Restorative treatment has many applications particularly in broken or damaged teeth. Modern dental prosthetics are used to fully restore anatomical form and function of the affected teeth. Prosthetic teeth can be made to undetectably and seamlessly blend in and give you a brilliant, confident smile.
Dental veneers are very thin layers of porcelain fitted on the front surface of the teeth to improve the smile. They can be used to correct the stains, chips, cracks, and gaps. In some occasions veneers can be used to correct misaligned or crooked teeth.
A dental crown is a restoration made of porcelain, alloys of metals, or gold, which fits over the remaining part of the tooth for protection and to shape the tooth naturally. A crown can also be used to strengthen the root-filled teeth, to hold a denture firmly in place, or even for cosmetic purposes to improve the tooth appearance.
Dental bridges are false teeth used to replace one or more missing teeth. The bridges significantly improve your smile, appearance, and tooth function. They also help prevent the movement of neighbouring teeth, which can cause undesirable gaps and alter your bite.
Dentures are removable replacements for missing teeth, which not only improve the appearance by providing sufficient support for cheeks and lips, but also function like your own natural teeth. The denture can be complete or partial. A complete denture is used when no teeth remain; while a partial denture is used to fill the spaces created by the missing teeth and may attach to the natural teeth using metal or plastic clasps.
There are a wide variety of materials available for dentures at Nelson Dental Clinic. Therefore, you will have many options including the latest Valplast cosmetic dentures in a large number of colours, to best match your teeth and interest.
Wisdom teeth develop after all other teeth therefore if there isn’t enough space for them to grow, they become impacted, causing pain and swelling. If your wisdom teeth are causing problems, you may consider having them removed. This will require an x-ray so that your dentist can see its position and make a judgment on how easy or difficult the extraction will be.

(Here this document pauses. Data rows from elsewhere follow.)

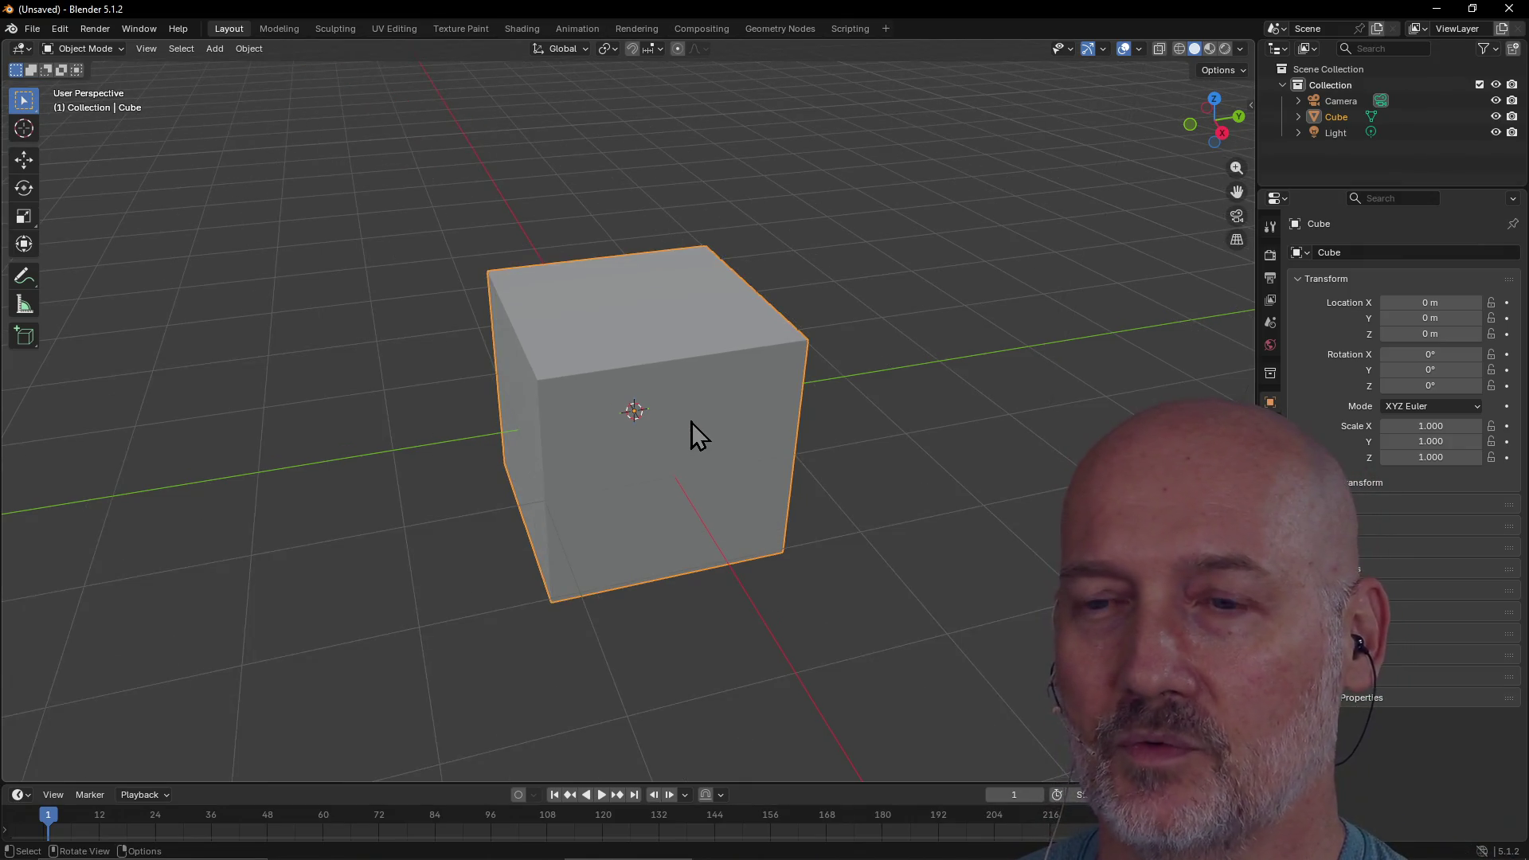
mouse_move(694, 472)
middle_down()
mouse_move(848, 423)
mouse_move(837, 409)
mouse_move(805, 550)
mouse_move(804, 522)
mouse_move(636, 548)
mouse_move(624, 486)
mouse_move(839, 457)
middle_up()
mouse_move(702, 441)
middle_down()
mouse_move(665, 460)
mouse_move(624, 454)
mouse_move(624, 518)
mouse_move(617, 414)
mouse_move(614, 479)
mouse_move(654, 468)
middle_up()
scroll(618, 463, up, 2)
mouse_move(937, 368)
middle_down()
mouse_move(863, 468)
mouse_move(737, 458)
middle_up()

A tooth can be removed for several reasons. Some of the most common reasons include:
- A broken tooth that cannot be repaired
- Tooth decay - if a tooth is rotten, its nerves and blood vessels can die, leading to a painful abscess
- Severe gum disease (periodontal disease) - when bacteria builds up on your teeth and damages the bone that holds them in place, the teeth may become loose
- Crowded teeth - if you have a small jaw or lost your milk (baby) teeth early, your teeth may be crooked and you may need to have one or more removed so that the rest can be straightened
Root Canal Treatment
Root canal treatment (also called endodontics) is needed when the blood or nerve supply of the tooth (known as pulp) is infected through decay or injury. You may not feel any pain in the early stages of the infection. In some cases, your tooth could darken in colour, which means that the nerve of the tooth has died (or is dying). This would need root canal treatment. If the tooth is left untreated an abscess may form; as the abscess expands, the tooth rises slightly out of its socket making it feel tender when you bite down.

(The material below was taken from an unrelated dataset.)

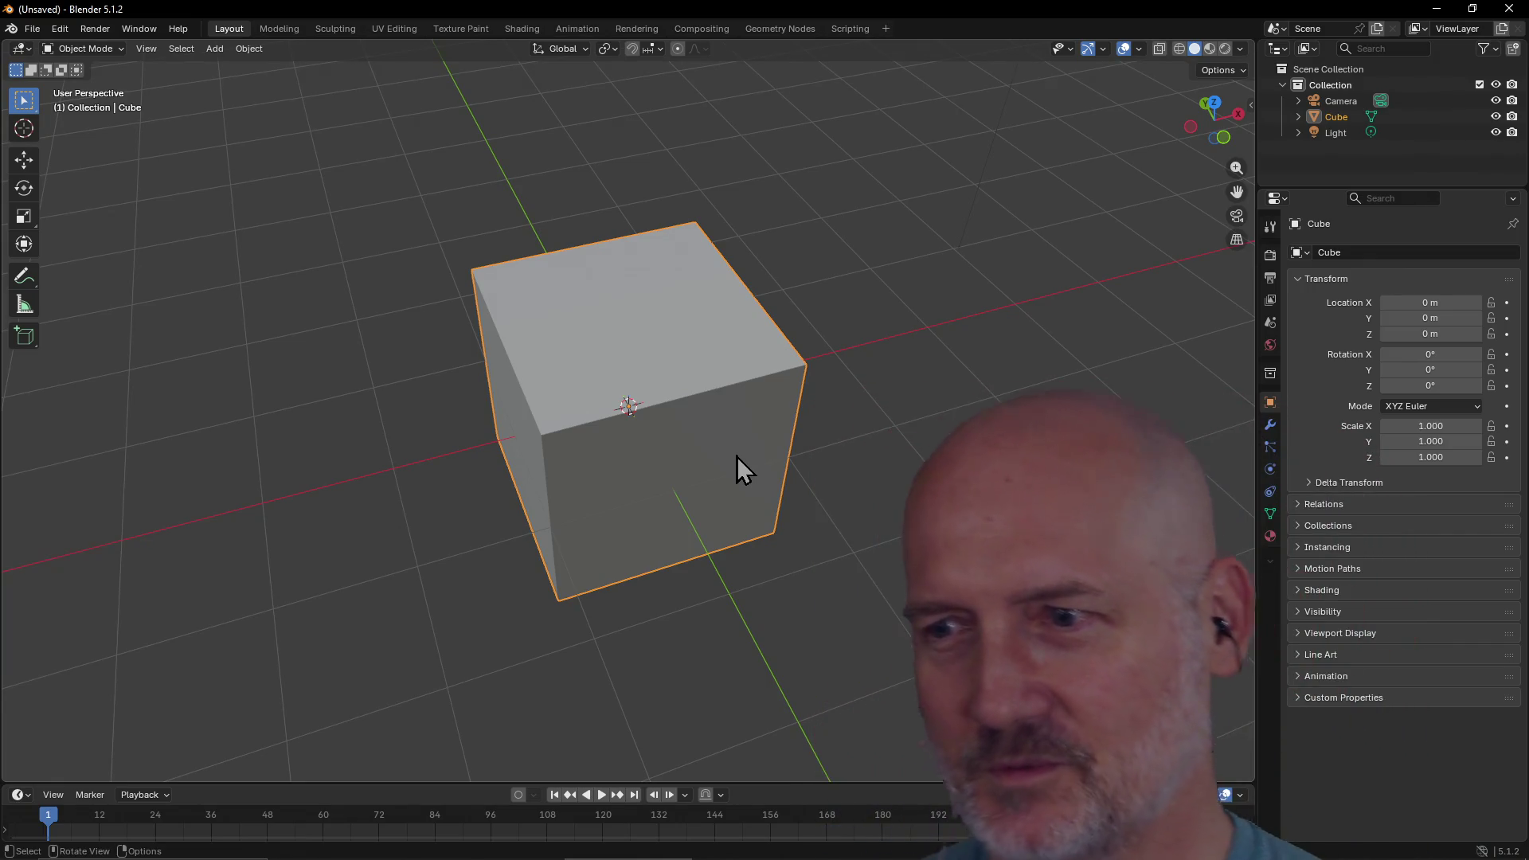
middle_drag(785, 476, 732, 428)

The common restorations recommended by your dentist will vary according to your dental condition, and may comprise of any of the following:
- A dental post – Posts are placed in teeth that have large portions of their tooth structure missing. To increase the stability of the tooth, dentists will have to increase the amount of tooth that extends up to the centre of the dental crown. This can be accomplished by using a dental post which will serve as the anchor for the filling material used to increase the height of the internal core of the tooth.
- A dental crown – Used to restore or repair a broken tooth and improve its appearance. Crowns are made of porcelain or metal and serve as excellent seals for tooth by preventing the contamination by bacteria or other debris in the mouth.
Repeating root canal treatment
Generally, the positive outcomes of a root canal treatment last a lifetime; however, if infection does return the treatment can be repeated. Tooth extraction is the only other alternative where you can have the tooth with the infected pulp removed. However, it is always better to retain your natural teeth than have them removed.